S’il ne compte que 180.000 habitants, soit 6 % de la population communale, il reste le cœur du pouvoir, tant national que catholique. Inscrit à l’Unesco en 1980, il présente une richesse patrimoniale hors du commun, même pour l’Italie.

Les sept collines, le Tibre et les lieux du pouvoir

J’ai eu connaissance des affaires de Rome longtemps avant que je l’aie de ceux de ma maison : je savais le Capitole et son plan avant que je susse le Louvre, et le Tibre avant la Seine, Montaigne cité par Djament-Tran, p 27

Le Tibre est bien visible sur ce cliché. Pourtant si Paris est indissociable de la Seine, le rapport de Rome au fleuve est plus complexe. La ville médiévale et moderne s’y appuyait. Mais depuis deux siècles, elle s’en est séparée du fait de l’aménagement des quais – lungo tevere sous Napoléon puis muraglioni - construits dans le but de limiter les inondations : celle de 1870, dévastatrice, se produisit l’année de l’annexion ; la dernière en  2012.

On devine aussi, plus ou moins, les fameuses sept collines, maintes fois remaniées au fil de l’histoire. Le Capitole, site des premiers temples, réinvesti au XIIe siècle par le pouvoir municipal dont il est toujours le siège, et le Palatin, site du sillon de Romulus, le pomerius (ensuite notablement étendu) puis des palais impériaux, sont aisément repérables. Le mont Caelius situé et l’Aventin, en partie encore couvert de couvents et jardins mais aussi quartiers aisés, sont eux aussi bien visibles dans la partie sud du cliché.
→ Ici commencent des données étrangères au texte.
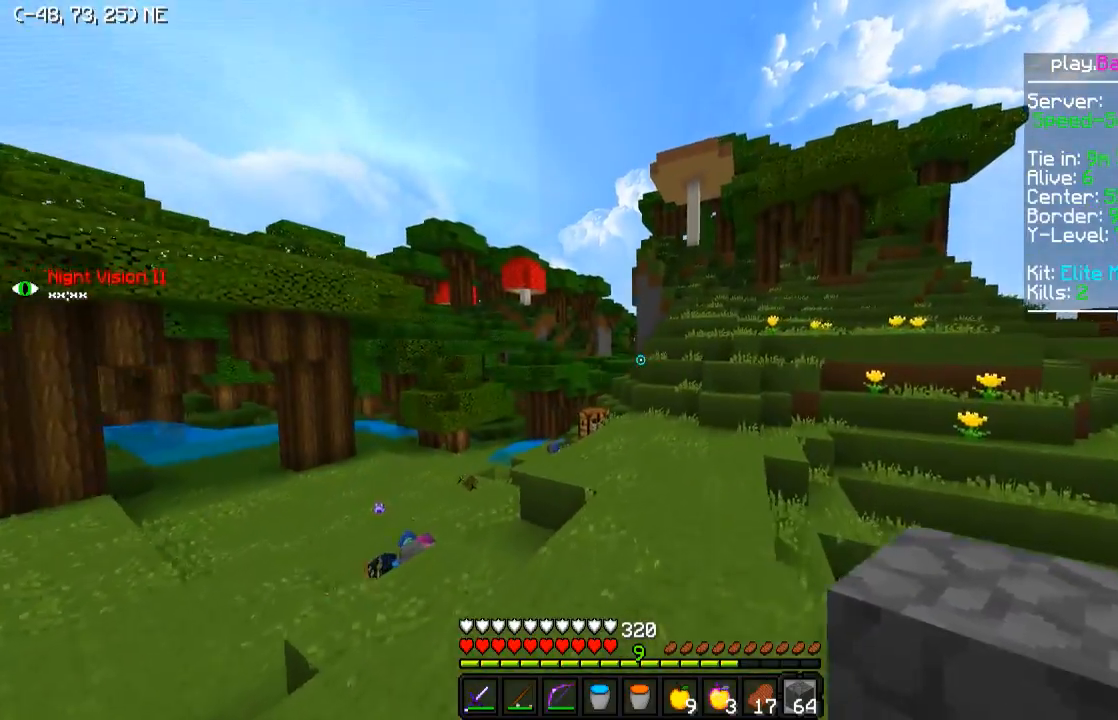
{"keys": ["w"], "events": []}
C’est moins vrai à l’Est pour les collines de l’Esquilin, du Viminal et du Quirinal. Le « trident » dominé par la place du Peuple, dont les bases sont établies à la Renaissance, a permis à la Rome baroque de Sixte Quint (1585-90) de se projeter vers eux : le Palais du Quirinal, successivement pontifical puis royal, est aujourd’hui le siège de la Présidence de la République. Le cœur du système politique italien est situé dans l’ancien Champ de Mars, au palais de Montecitorio qui abrite le Parlement, et au Palais Madame qui abrite le Sénat. Le chef du gouvernement siège au Palais Chiggi sur le Corso.

Le Vatican, un micro-Etat de 0,44 km²

Parmi les lieux de pouvoir, il faut aussi compter (image générale) avec l’Etat du Vatican, car Rome reste une ville partagée entre l’Etat italien et l’Eglise. Il est l’héritier du borgo construit autour de la Basilique Saint-Pierre (333), siège du pouvoir pontifical après Saint-Jean de Latran, situé à l’opposé. Le Vatican - dans sa configuration issue de l’Unité et précisée lors des Accords du Latran (1929) - est devenu en quelque sorte une enclave urbaine ; sans pour autant que sa centralité mondiale - et les enjeux de pouvoir connexe - soit amoindrie.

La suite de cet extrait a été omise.